__Work task__. In full and exactly, reproduce the entries below, but omit the pictures.

__Data section__.
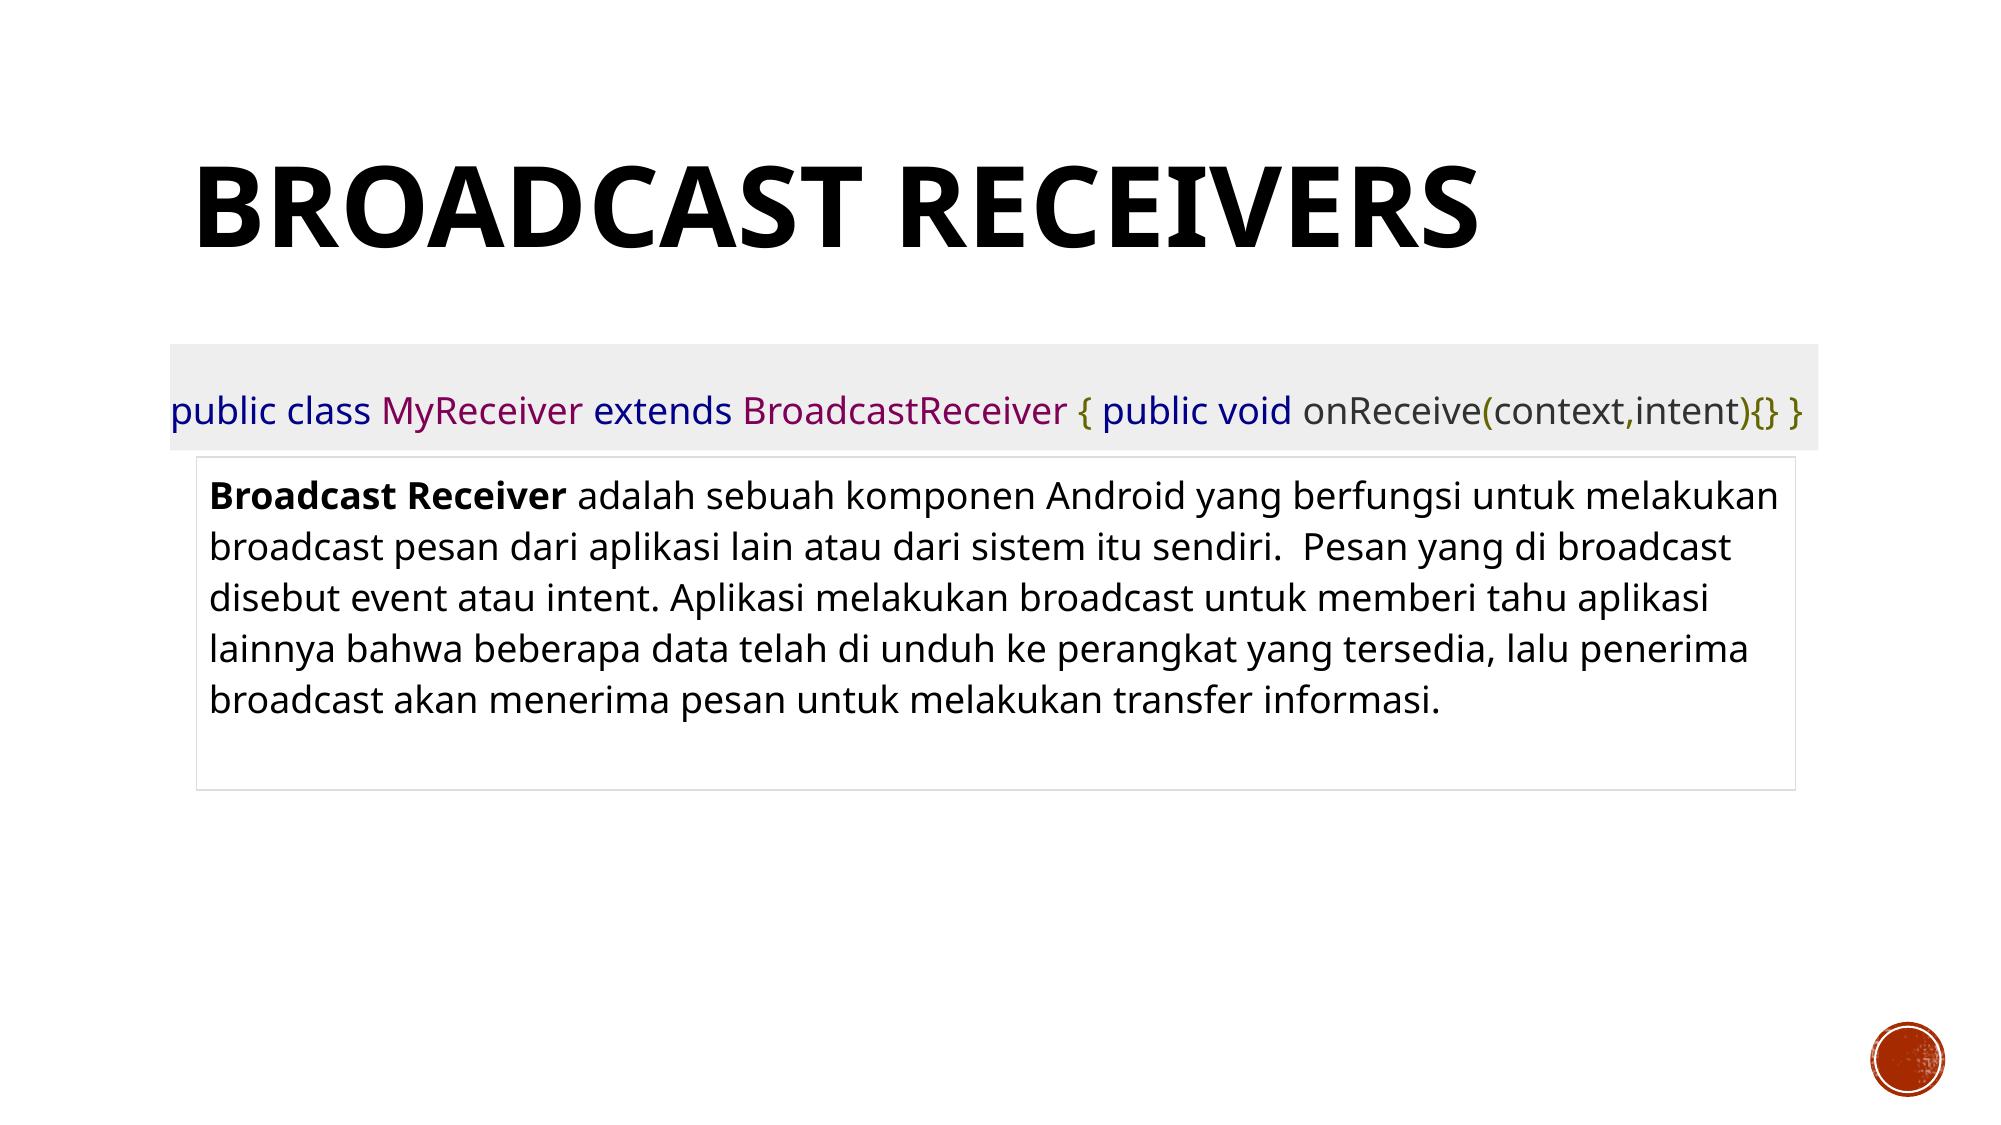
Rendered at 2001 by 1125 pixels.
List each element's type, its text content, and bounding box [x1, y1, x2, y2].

text_box public class MyReceiver extends BroadcastReceiver { public void onReceive(context,intent){} } [170, 344, 1819, 451]
title Broadcast Receivers [175, 79, 1826, 344]
table_header Broadcast Receiver adalah sebuah komponen Android yang berfungsi untuk melakukan broadcast pesan dari aplikasi lain atau dari sistem itu sendiri. Pesan yang di broadcast disebut event atau intent. Aplikasi melakukan broadcast untuk memberi tahu aplikasi lainnya bahwa beberapa data telah di unduh ke perangkat yang tersedia, lalu penerima broadcast akan menerima pesan untuk melakukan transfer informasi. [197, 458, 1795, 789]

__Task response__.
Rendered at 2001 by 1125 pixels.
List each element's type, its text content, and bounding box [x1, y1, x2, y2].

text_box public class MyReceiver extends BroadcastReceiver { public void onReceive(context,intent){} } [170, 344, 1819, 451]
title Broadcast Receivers [175, 79, 1826, 344]
table_header Broadcast Receiver adalah sebuah komponen Android yang berfungsi untuk melakukan broadcast pesan dari aplikasi lain atau dari sistem itu sendiri. Pesan yang di broadcast disebut event atau intent. Aplikasi melakukan broadcast untuk memberi tahu aplikasi lainnya bahwa beberapa data telah di unduh ke perangkat yang tersedia, lalu penerima broadcast akan menerima pesan untuk melakukan transfer informasi. [197, 458, 1795, 789]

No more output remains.